Pengaruh ruh jahat terhadap Didi memang menarik, bukan hanya Didi menjadi anti terhadap bentuk-bentuk pengamalan ibadah agama Islam, namun Didi juga memiliki kemampuan supranatural yang merentang dari kemampuan mematikan dengan gigitan macam vampir sampai kemampuan untuk memanipulasi alam. Dalam tiga kesempatan, Didi berhasil mengacaukan pertunjukkan-pertunjukkan tradisional rakyat di desa, yang dimana seluruh pertunjukkan itu laiknya kesenian tradisi mengandung atraksi magis. Kejadian pertama adalah pada saat perayaan khitanan Didi yang gagal, dimana saat itu Kosim mengundang kelompok debus untuk menghibur warga. Hanya dengan tatapan mata yang terfokus pada atraksi debus, maka ilmu kebal yang dipertontonkan oleh para pemain debus itu bisa tiba-tiba hilang dan mengakibatkan salah satunya terluka. Yang kedua adalah pada saat penampilan kelompok kuda lumping menjelang pemilihan lurah dimana kelompok kuda lumping tersebut menyatakan dukungannya pada pencalonan Kosim, Didi lagi-lagi memainkan tajinya seperti apa yang telah ia lakukan pada kelompok debus dan kembali membuat anggota kelompok kuda lumping harus terluka parah. Kesempatan ketiga hadir pada saat perayaan desa tidak lama setelah terpilihnya lurah yang baru, sekelompok pemain bola api menjadi korban berikutnya dari Didi. Apa yang dilakukan Didi selain untuk menghancurkan reputasi bapaknya juga mungkin adalah titisan dari dendam Alberto kepada penduduk desa yang telah membunuhnya, sehingga tampaknya menjadi penting untuk mengacau pada momen-momen warga mencari penghiburan.
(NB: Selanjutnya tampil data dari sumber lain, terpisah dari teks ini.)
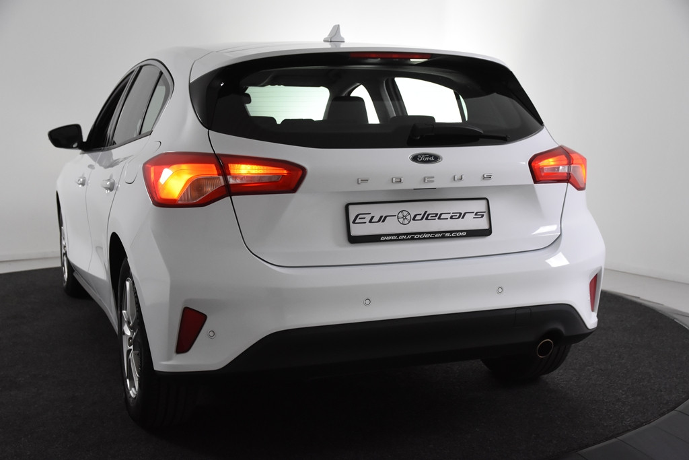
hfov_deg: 42.3
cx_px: 344
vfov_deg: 29.0
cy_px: 230
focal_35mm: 46
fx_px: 890
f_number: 5.6
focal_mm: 31
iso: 1600
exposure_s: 1/125
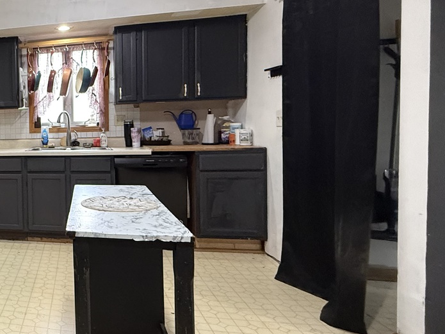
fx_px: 373
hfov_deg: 48.6
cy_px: 140
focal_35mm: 29
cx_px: -15
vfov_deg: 48.0
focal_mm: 2.22
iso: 640
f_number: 2.2
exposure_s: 1/60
Kemampuan lain yang ditunjukkan oleh Didi adalah ia mampu untuk memisahkan kepala dari badannya untuk kebutuhan menyerang targetnya. Kemampuan ini ia tunjukkan ketika menyerang dan membunuh Kasima sang dukun selepas ia, Kosim dan Sumi berbincang mengenai Didi dan sepakat untuk melakukan sesuatu karena mereka semakin curiga ada yang tidak beres dengan Didi. Kemampuan untuk melepas kepala dan menyerang dengan perilaku vampirik ini serupa dengan kemampuan orang yang telah menguasai ilmu Leak yang digambarkan dalam film Mistik (H. Tjut Djalil, 1981).

Bayi Ajaib seperti juga film lainnya di era itu penuh dengan pesan-pesan moral yang digambarkan dengan sangat terang benderang. Seperti pesan-pesan politik yang tersampaikan dan digambarkan pada saat pemilihan lurah. Dorman, Kosim dan Saleh yang bersaing pada pemilihan lurah melancarkan strategi kampanye yang berbeda. Dorman dan Kosim yang memiliki kekayaan hasil dari eksploitasi tambang di desa menggunakan strategi politik uang, menyuap para warga desa dan membagi-bagikan sembako. Sedangkan Saleh yang seperti juga tergambar dari namanya lebih banyak berkampanye dengan mengajarkan nilai-nilai kebajikan, Ia mengajak warga untuk mengutamakan gotong royong dalam membangun desa. Bahkan Saleh juga memimpin kerja bakti, ia adalah representasi dari moralitas agung di desa. Dengan model karikatural kemenangan kebajikan atas yang jahat, Saleh terpilih menjadi lurah dalam pemilihan tersebut. Pada pidato kemenangannya, Saleh mengungkapkan mengenai politik uang yang tidak sejalan dengan ajaran agama dan bahwa hasil tambang yang ada di dalam tanah desa merupakan milik negara dan tidak semestinya menjadi rebutan untuk memupuk kekayaan pribadi! Sebuah pesan sosialisme relijius.